Best thing I can say: this is a debut novel, and most debut novelists often don’t do as well as this. If you’re looking for new talent to give yourself a break from big and familiar names in sci-fi/horror, check this book out.
I did enjoy reading The Carrier and I felt a familiarity with the setting that I imagine I've developed from my love of dead space 1 and 2. As a result of that familiar I'm worried my enjoyment may have been stifled. The ship is beautiful. it's design and aesthetic really appeal to my love of a well designed craft. It felt like a home and a working vessel and the characters all treated it as such and with appropriate reverence. Each of the characters were interesting and the shifting POV kept the pace up but at times worked against the tension. I didn't feel I had to know the exact fate of some characters and the extensive detail only added a small tension without major substance. I'm a sucker for technical detail and would have loved a little more about the light drive and the general workings of the ship. maybe details of how the inertia problem was solved or the artificial gravity. All in all an enjoyable zombie story with a reasonably open ended conclusion. Room for follow up but also for extensive prequel material covering the unification and Stellan's time with the corps.
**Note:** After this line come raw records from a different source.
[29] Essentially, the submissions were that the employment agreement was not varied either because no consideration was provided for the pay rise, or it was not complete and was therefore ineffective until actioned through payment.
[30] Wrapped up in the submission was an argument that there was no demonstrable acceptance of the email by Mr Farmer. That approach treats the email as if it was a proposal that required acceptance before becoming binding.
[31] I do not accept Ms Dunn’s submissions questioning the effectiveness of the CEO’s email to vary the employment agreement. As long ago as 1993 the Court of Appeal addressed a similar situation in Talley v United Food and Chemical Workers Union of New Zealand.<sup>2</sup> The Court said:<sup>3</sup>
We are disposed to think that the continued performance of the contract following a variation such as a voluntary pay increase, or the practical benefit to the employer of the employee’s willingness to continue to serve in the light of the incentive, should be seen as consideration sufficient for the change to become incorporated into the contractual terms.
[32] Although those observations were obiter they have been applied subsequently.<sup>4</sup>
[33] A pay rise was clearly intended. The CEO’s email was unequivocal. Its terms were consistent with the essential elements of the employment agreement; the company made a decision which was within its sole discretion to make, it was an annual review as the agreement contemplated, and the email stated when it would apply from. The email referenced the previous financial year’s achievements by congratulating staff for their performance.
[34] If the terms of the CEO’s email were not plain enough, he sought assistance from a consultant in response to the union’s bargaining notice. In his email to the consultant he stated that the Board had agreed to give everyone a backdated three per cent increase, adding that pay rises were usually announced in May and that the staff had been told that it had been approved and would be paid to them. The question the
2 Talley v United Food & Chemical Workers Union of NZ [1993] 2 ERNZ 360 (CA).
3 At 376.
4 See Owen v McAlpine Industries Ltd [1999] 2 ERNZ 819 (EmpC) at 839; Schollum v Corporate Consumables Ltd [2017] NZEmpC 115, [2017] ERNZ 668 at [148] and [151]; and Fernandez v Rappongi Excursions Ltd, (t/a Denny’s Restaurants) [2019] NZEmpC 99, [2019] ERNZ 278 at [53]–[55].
I'd happily read more in this universe even about characters I've not yet met.
Ok let me start by saying that this is one of the best "first books" I've read from a new author. I gave it three stars but that's pretty high for a first book for me. It has many of the hallmarks of a first book such as being overly descriptive, filled with more exposition than dialog or action, and massive back stories.
Where it is different from most first books is that it is rich in world building. It's better edited than 95% of the first books I read, although some run on sentences in the first 50 pages could be revised for the better.
Zombies in space. What's not to love about that?
Characters are well developed, maybe too much at times but that's not a real literary crime.
The setting is great and it really comes to life in the story.
Great first attempt. If I were the editor I'd pare it back a bit but that's the only real negative thing I can say about it. Hope to see more from this author.
But that doesn't really do it justice. (And to be fair, the word "zombies" is never used in the book.)
What the author has done here is created a complex world of three dimensional characters, a multi-layered plot, and enough twists and turns that even a jaded reader like me couldn't figure out what was going to happen next. Just when you think you're reading a sci-fi novel, it slowly becomes a horror novel. And then you're so invested in the characters, that when bad stuff starts happening, you actually care! (And how many novels can you say that about these days?) Brilliant craftsmanship.
If you're a fan of BATTLESTAR GALACTICA (the newer version), the first ALIEN, EVENT HORIZON, and any other sci-fi story that kept you on the edge of your seat, this book is for you.